<<<<

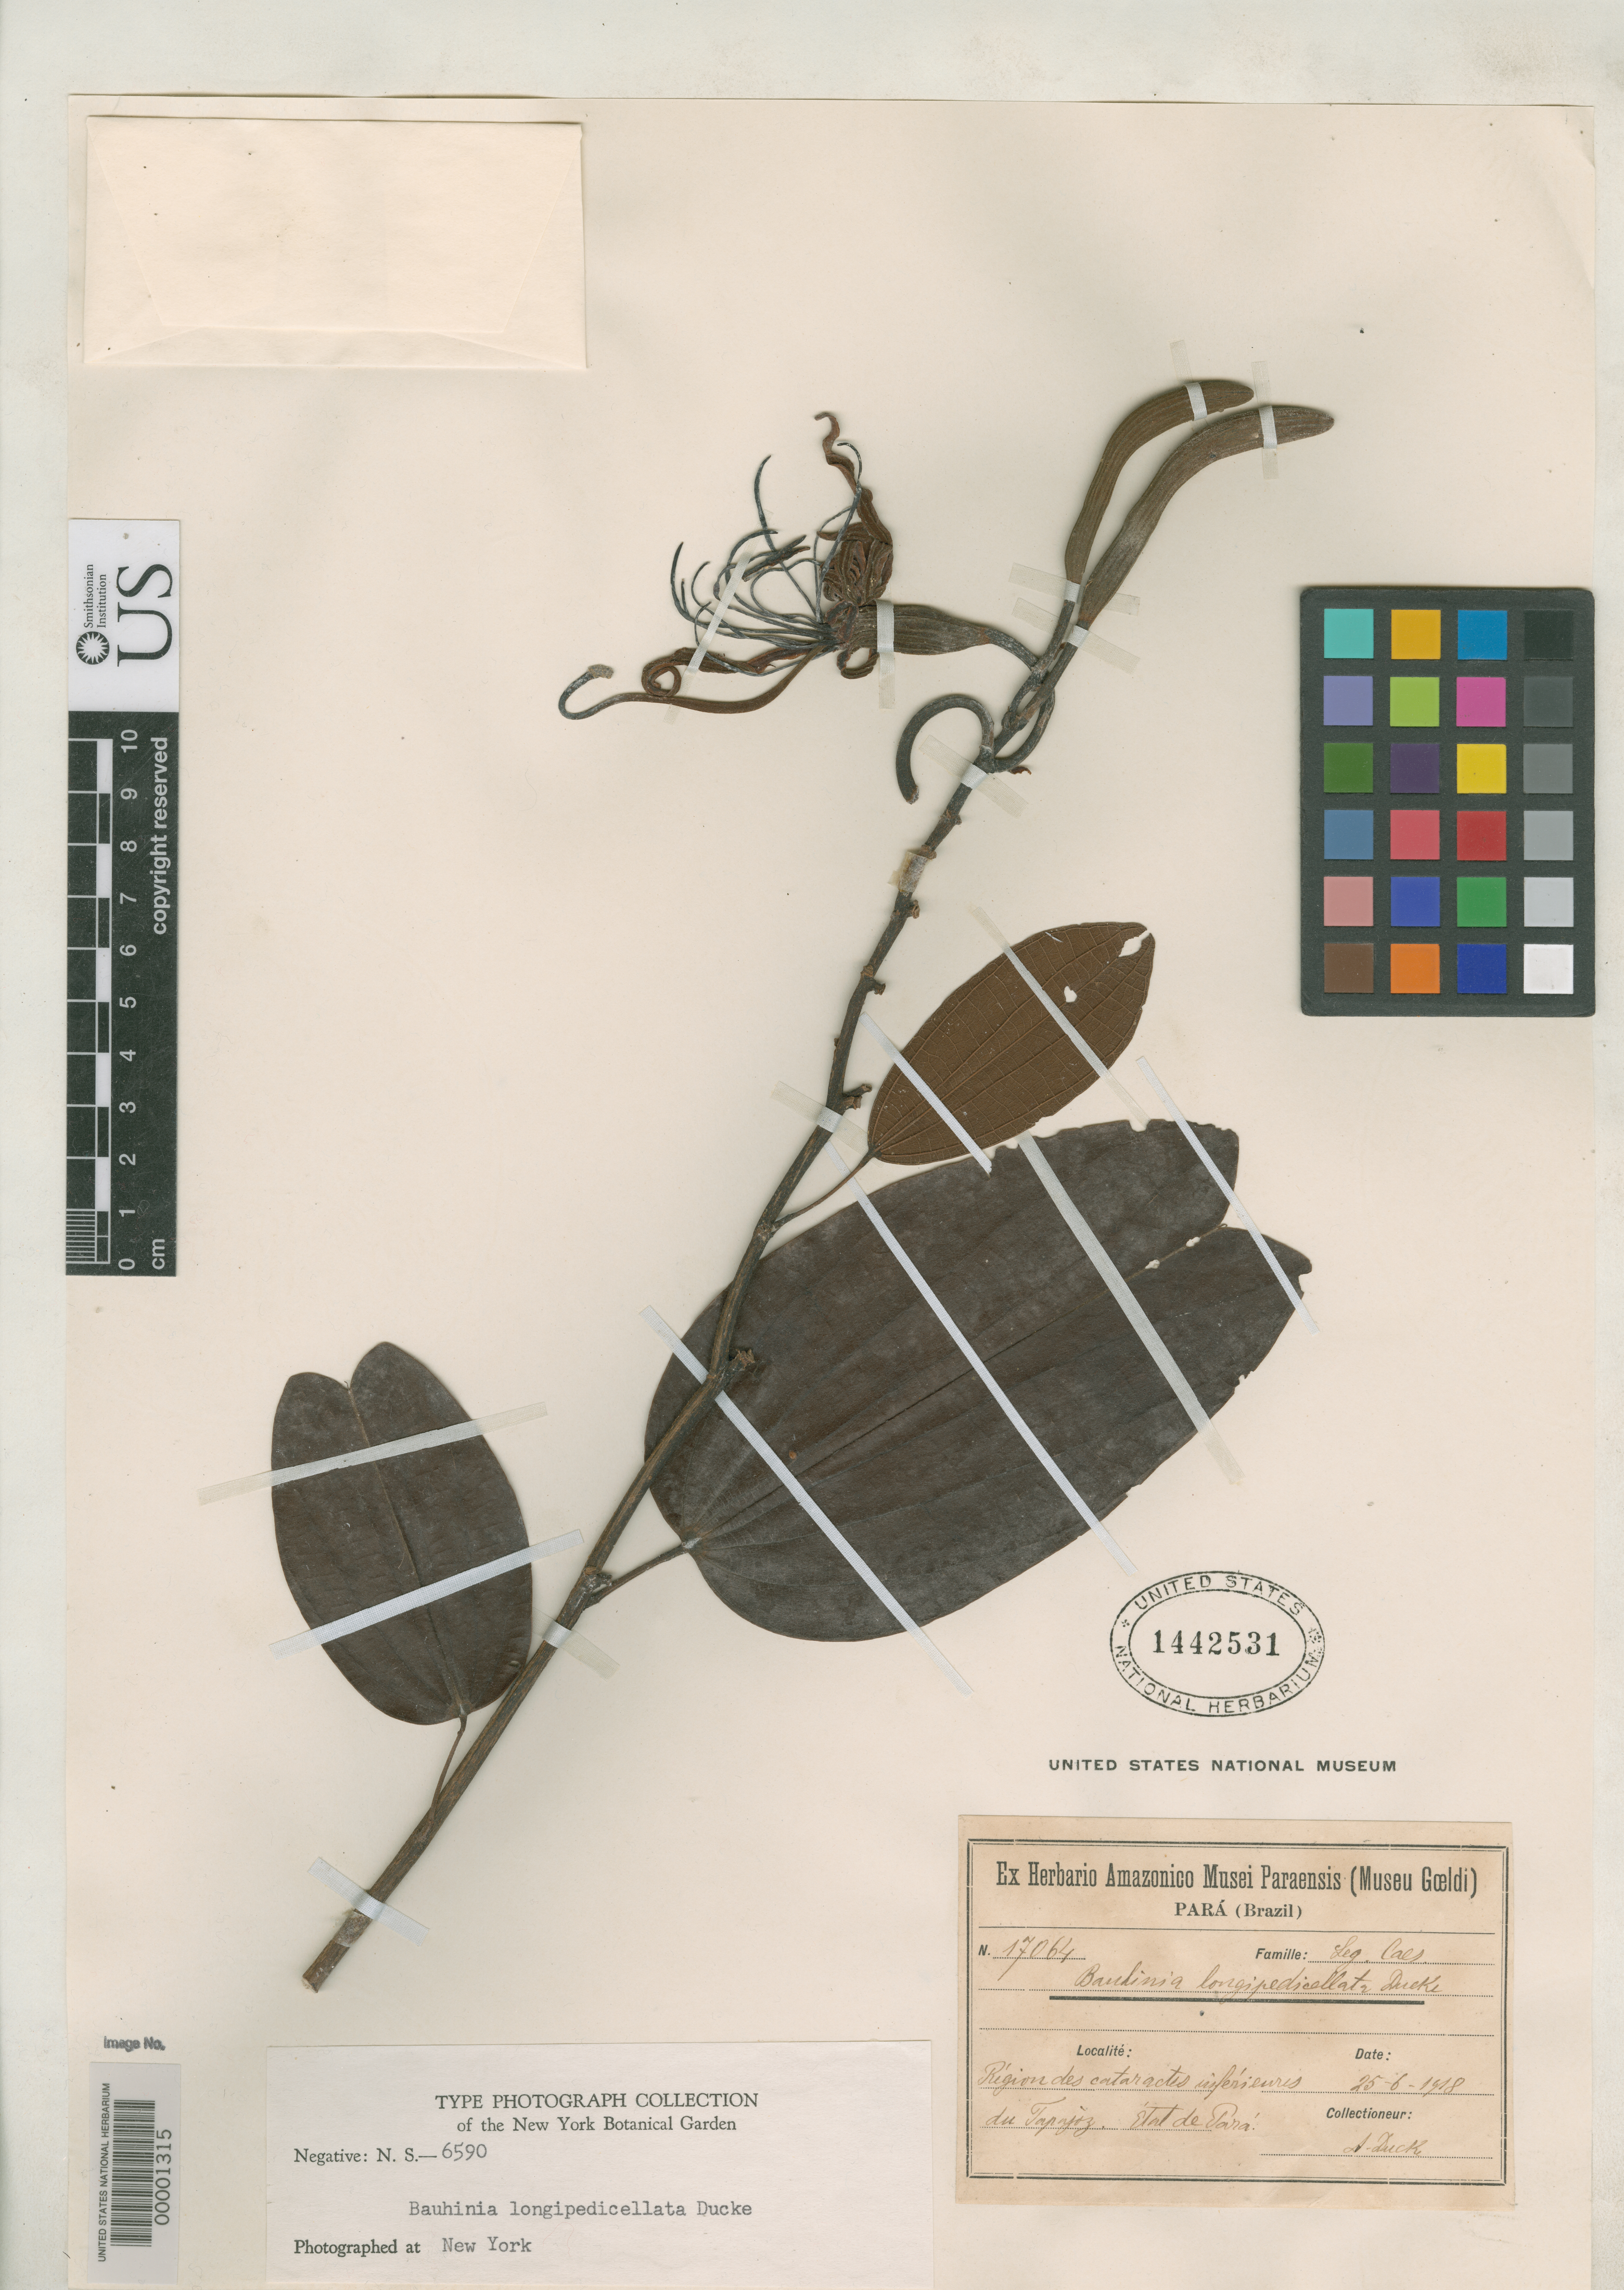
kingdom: Plantae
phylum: Tracheophyta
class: Magnoliopsida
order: Fabales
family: Fabaceae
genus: Bauhinia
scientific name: Bauhinia longipedicellata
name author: Ducke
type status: Isosyntype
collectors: A. Ducke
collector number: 17064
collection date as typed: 25 Jun 1918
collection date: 1918-06-25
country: Brazil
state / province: Pará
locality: Region of small rapids of Tapajoz.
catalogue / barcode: US 1142531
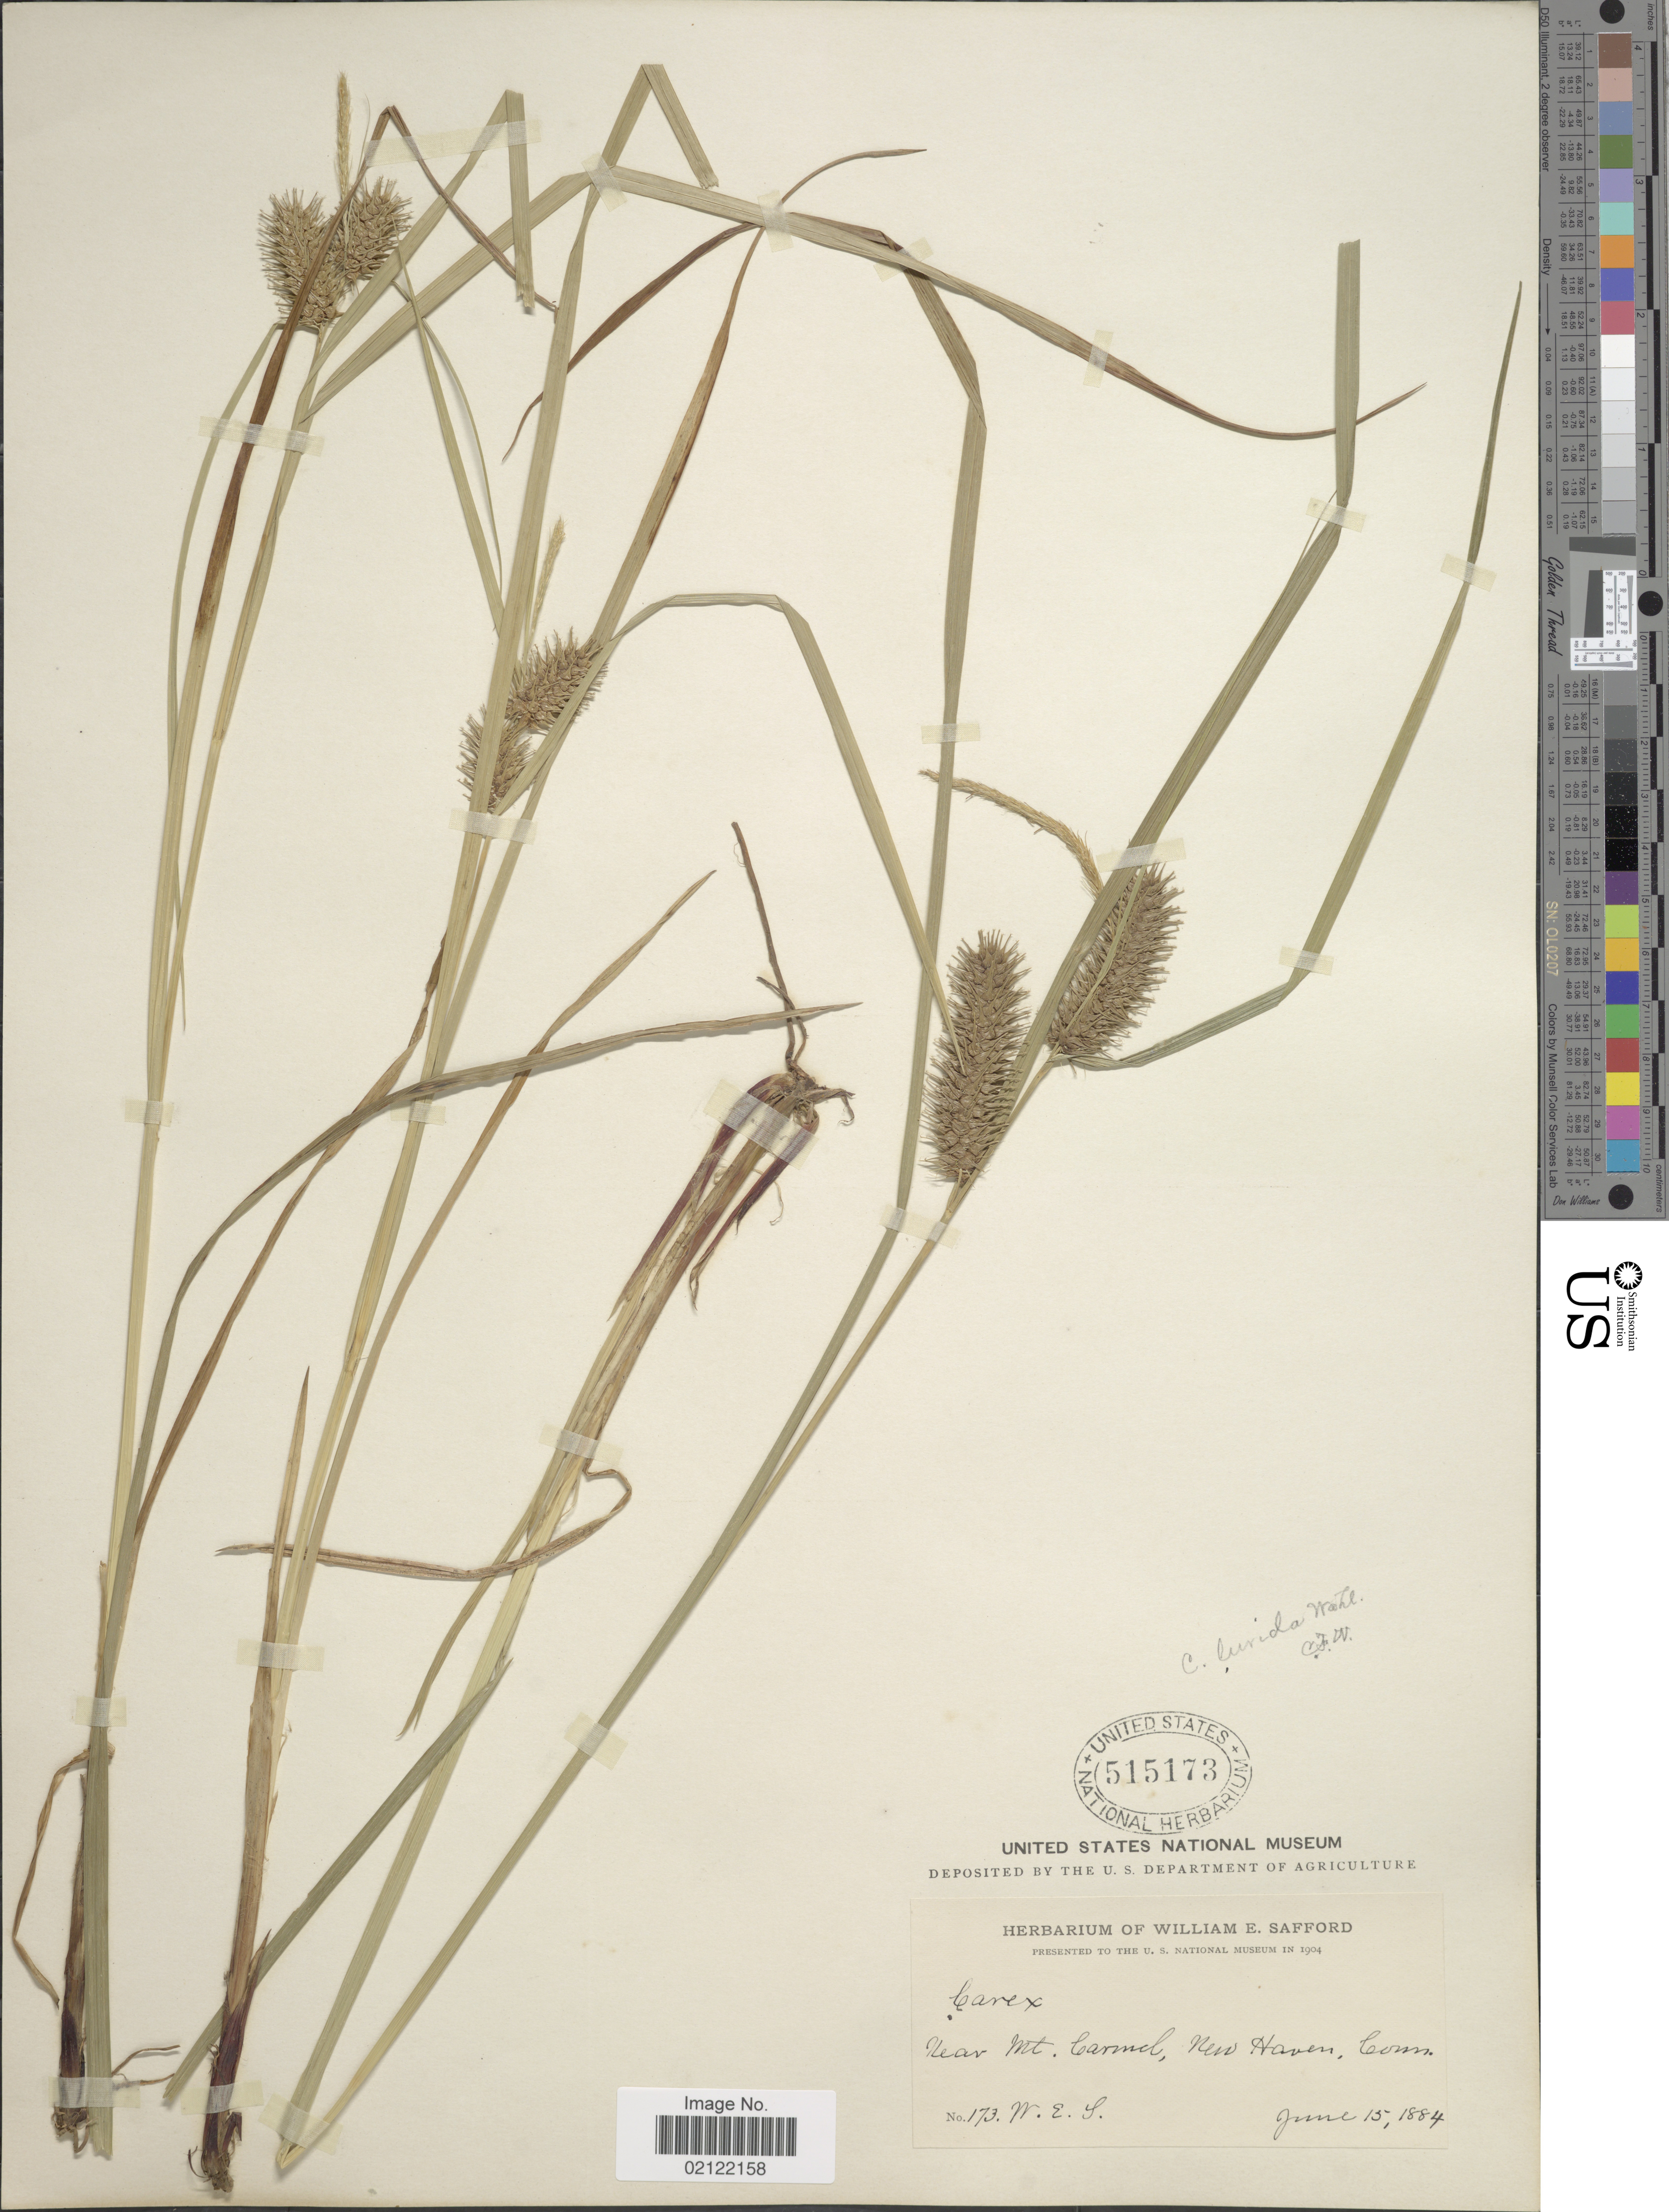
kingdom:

>>>>

→ DESCRIPTION OF THE TASK:
Rewrite every line of all the items above as a Markdown table with the columns Row and Line, numbering each row and skipping blank lines. Leave the pictures out of the table.

→ OUTPUT FOR THIS EXERCISE:
| Row | Line |
|---|---|
| 1 | kingdom: Plantae |
| 2 | phylum: Tracheophyta |
| 3 | class: Magnoliopsida |
| 4 | order: Fabales |
| 5 | family: Fabaceae |
| 6 | genus: Bauhinia |
| 7 | scientific name: Bauhinia longipedicellata |
| 8 | name author: Ducke |
| 9 | type status: Isosyntype |
| 10 | collectors: A. Ducke |
| 11 | collector number: 17064 |
| 12 | collection date as typed: 25 Jun 1918 |
| 13 | collection date: 1918-06-25 |
| 14 | country: Brazil |
| 15 | state / province: Pará |
| 16 | locality: Region of small rapids of Tapajoz. |
| 17 | catalogue / barcode: US 1142531 |
| 18 | kingdom: |